■ Description of the task
Go through the data and retrieve each line that includes the string "solid".

■ Data extract
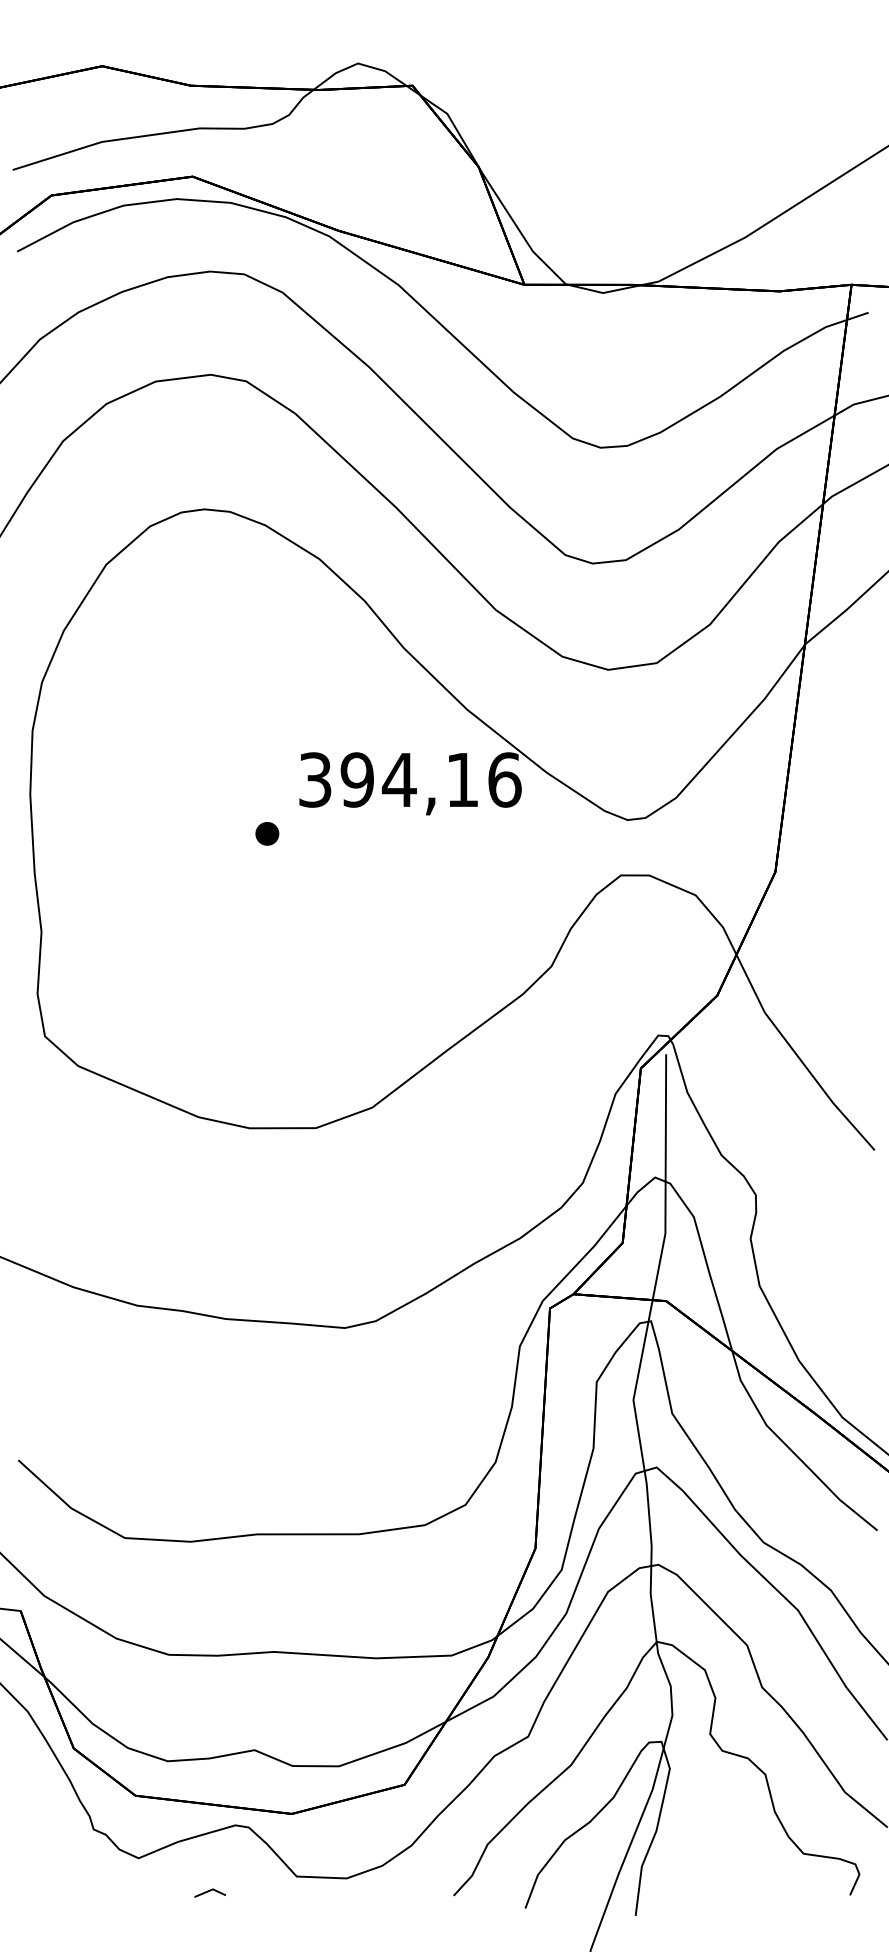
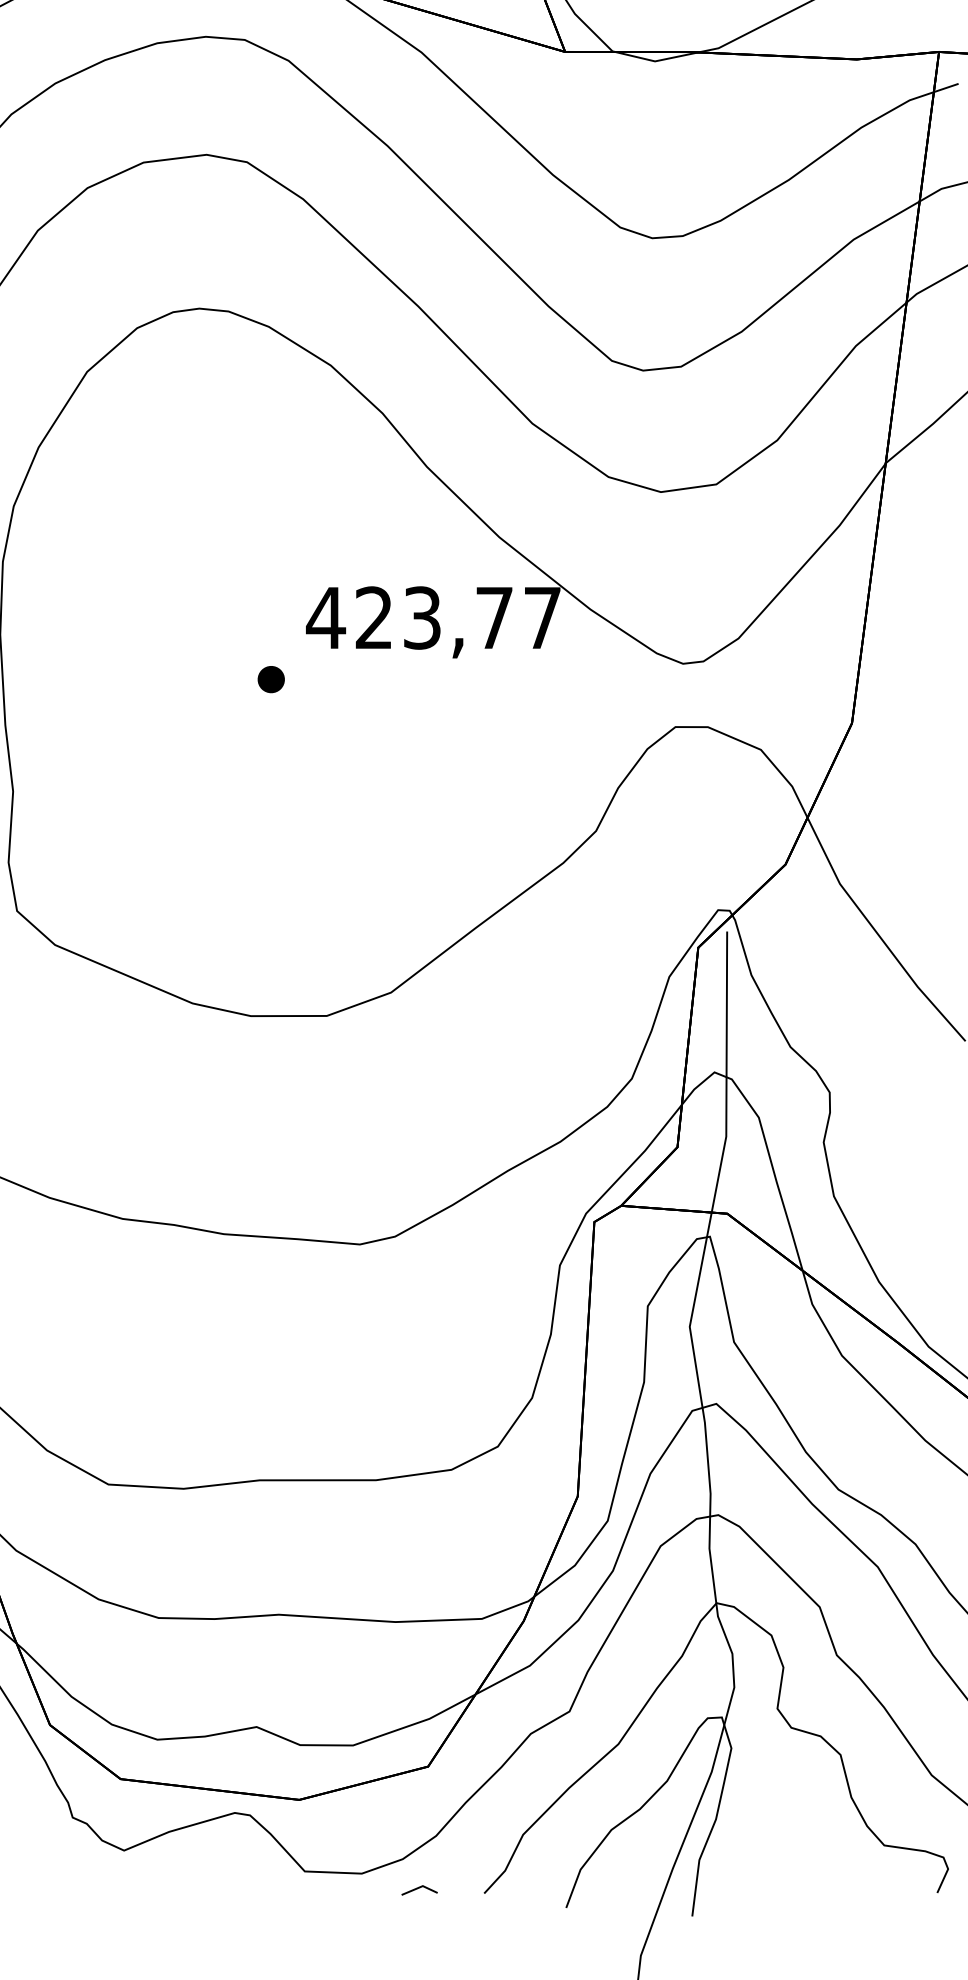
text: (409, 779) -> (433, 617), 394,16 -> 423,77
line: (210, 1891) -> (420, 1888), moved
* * *
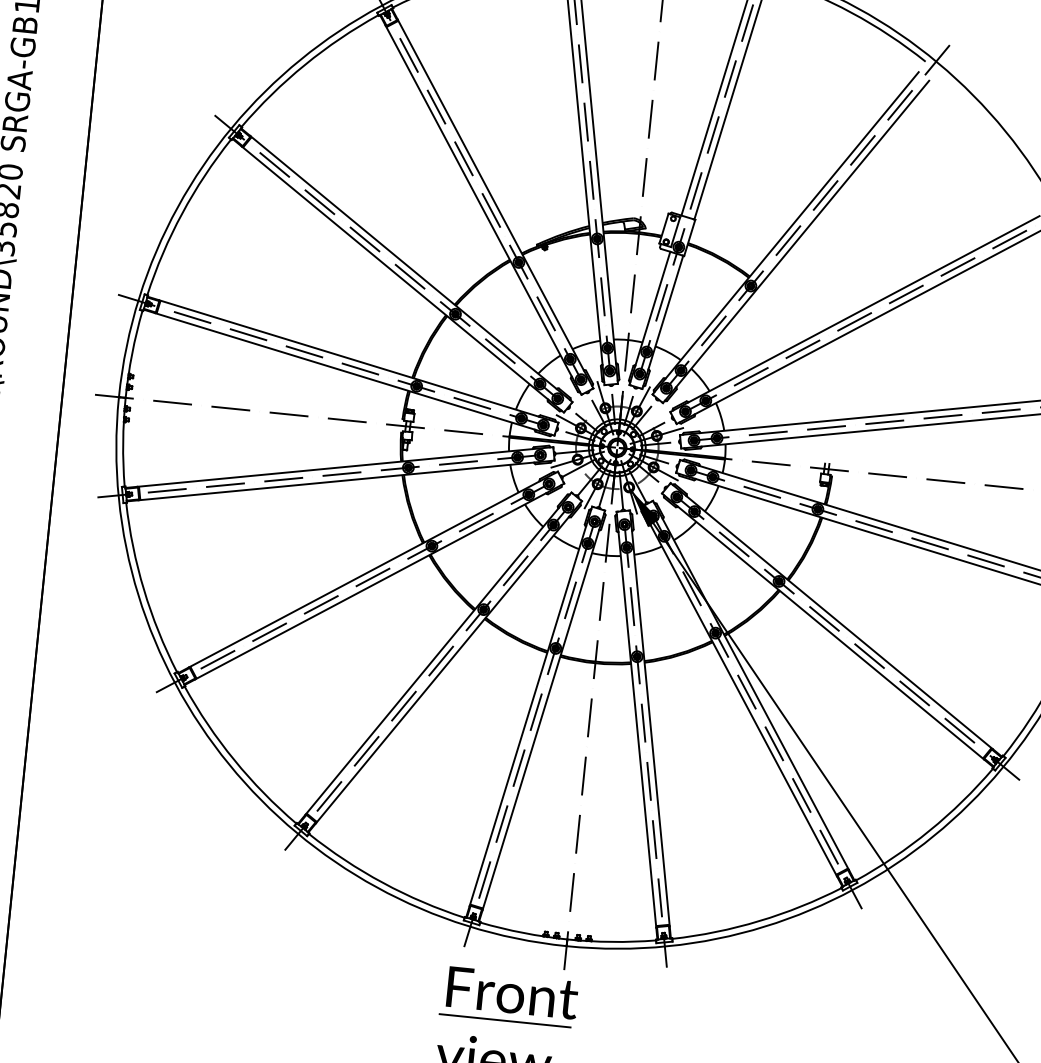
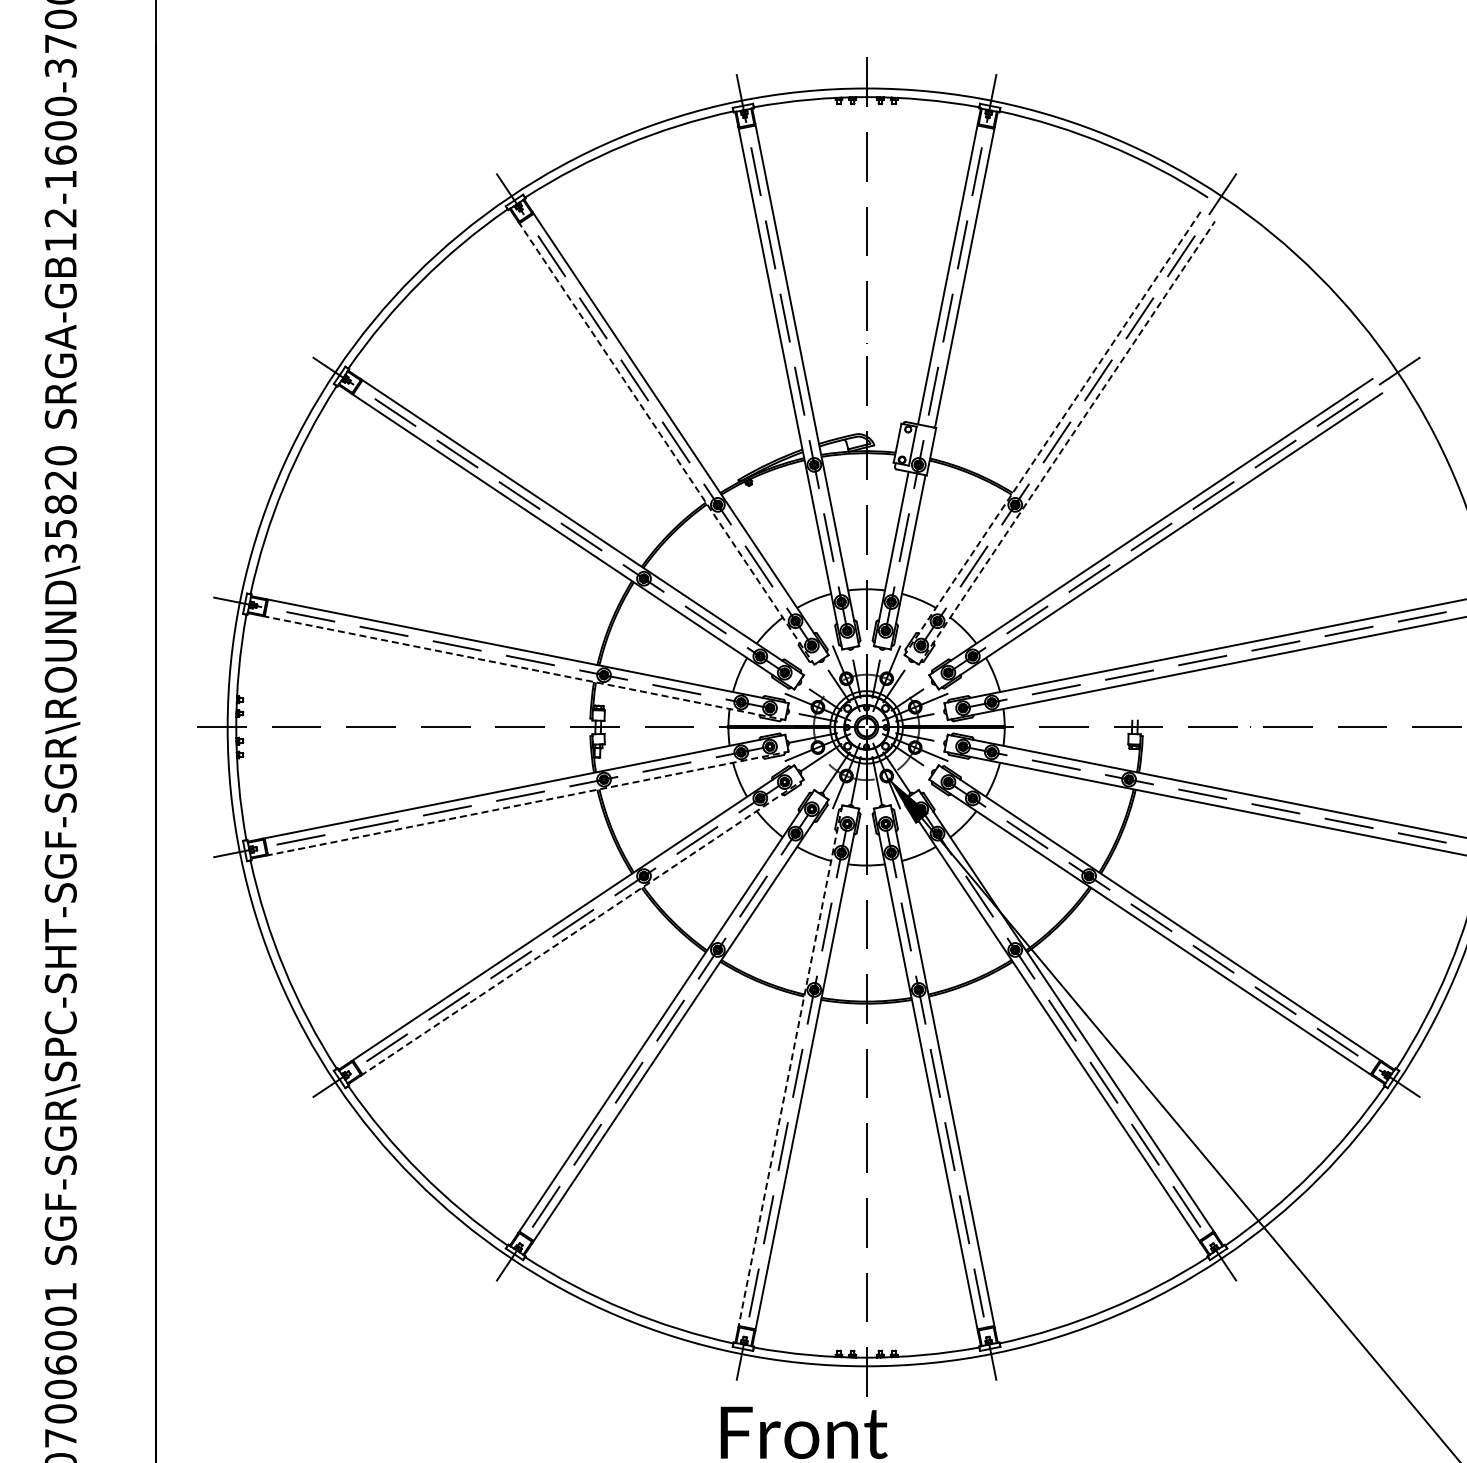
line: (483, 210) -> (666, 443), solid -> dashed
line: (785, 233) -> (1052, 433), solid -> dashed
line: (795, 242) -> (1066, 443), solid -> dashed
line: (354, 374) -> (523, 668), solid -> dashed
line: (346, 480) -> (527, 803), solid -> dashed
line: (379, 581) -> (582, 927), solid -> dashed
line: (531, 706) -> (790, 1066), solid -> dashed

■ Worked solution
line: (483, 210) -> (666, 443), solid -> dashed
line: (785, 233) -> (1052, 433), solid -> dashed
line: (795, 242) -> (1066, 443), solid -> dashed
line: (354, 374) -> (523, 668), solid -> dashed
line: (346, 480) -> (527, 803), solid -> dashed
line: (379, 581) -> (582, 927), solid -> dashed
line: (531, 706) -> (790, 1066), solid -> dashed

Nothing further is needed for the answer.